I dressed in whatever I could grab—Dom's oversized shirt, my sweatpants, and sneakers. No socks. My feet felt cold, but I didn't stop. My heart pounded loudly in my ears as I opened the bedroom door and stepped into the hall. No one was there. No Evan or Lucas or anyone else I didn't know lurking in a corner. I padded down the hall. 

The house was dark, hushed. The kind of quiet that didn't feel safe. Still, I moved, wishing I knew anything about the giant home and the forest around it. It felt like I was creeping around in an old hollywood silent film, waiting for the boogeyman to jump out at me. 

The bond tugged at me almost immediately, that invisible thread pulling hard toward the bedroom, toward Dominic.

I ignored it and sped up.

Because I wasn't his, and I wasn't going to stay just to prove it.

Navigating the estate proved to be harder than I expected. Every corridor was unfamiliar, and the whole place felt like it had a thousand eyes. But I moved quickly, turning corners and keeping to the shadows. Eventually, I found the grand staircase and slipped down it, heart hammering like it might break free of my chest.

Then I saw it—the front door.

My fingers trembled as I reached for the handle, hope flaring within me.

It was, of course, locked with a system of complicated locks. 

Dom wasn't stupid. He had known I might try again. And hadn't he mentioned enemies? Maybe these were here for that reason. 

Panic surged, hot and sudden, but I shoved it down. There had to be another way. I scanned the entry hall and found a narrower hallway leading toward the back of the house. I darted through it, one hand on the wall, breath coming fast.

And then—a smaller door. I tried it, clicked over the two measly locks, and it opened.

The night air hit me like a slap, cool and bracing. I stepped out onto the grass, the world stretching open before me. The tree line wasn't far. I just had to cross the yard. 

But before I could take more than two steps into the trees, I heard it.

A low, guttural growl that froze the blood in my veins. I turned.

A massive wolf stood at the edge of the lawn, golden eyes glowing, head lowered in warning. His fur rippled in the moonlight, thick and dark, and I knew—I knew—even before he shifted, that it was him.

"Dominic," I whispered, my voice breaking.

The growl deepened, and then his body twisted, the air shimmering as muscle and bone stretched, reshaped.

Moments later, he stood before me, naked and unapologetic. I didn't look away this time.

The moon painted him in silver and shadow. Every inch of him was hard, honed, and terrifyingly beautiful. A scar cut across his left pectoral. Another along his thigh. Battle-worn. Alpha-built. He was a Greek god come to life. 

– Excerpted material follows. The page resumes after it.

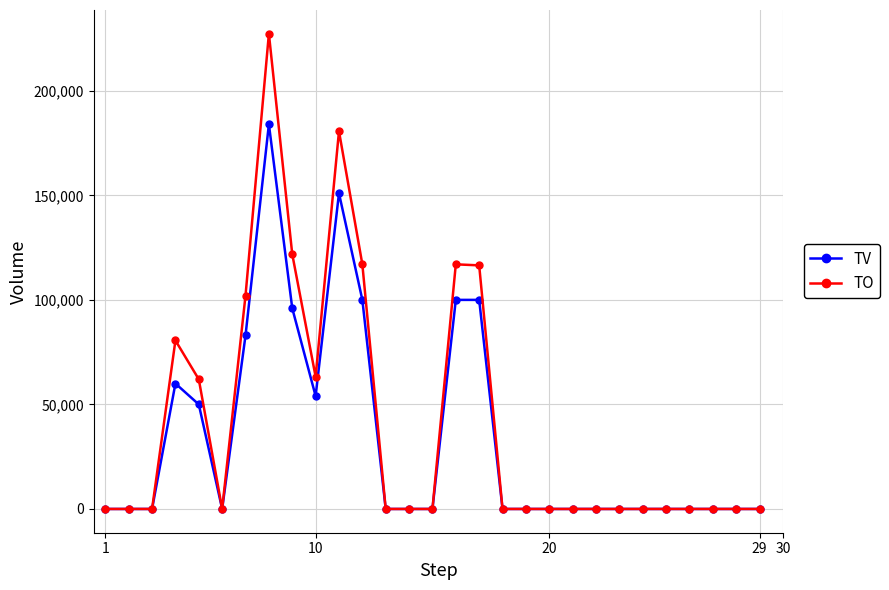

How many values in the TV series exceed 0?

10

My breath caught as his dark eyes dragged slowly over me, his mouth tugging into the faintest smirk.

"You were saying?" he asked, voice rough and low.

I yanked my eyes away, mortified. My skin burned.

"Go to hell, Dom."

He laughed, stepping toward me without shame. "Already there, sweetheart."

I turned, fists clenched, and marched back toward the house.

He let me stomp away like I still had control.

But I could feel him behind me. Not just his eyes—him. The bond, the weight of his presence pressing like a second skin.

I hated that I felt safer with him there, that the scary shadows and irrational fear of the dark vanished with his body heat behind me.

I hated that part of me that never wanted to run again. And I hated that part of me did, and that my body betrayed my undeserved jealousy and desire.

And I hated that I didn't know which one of those things was more dangerous.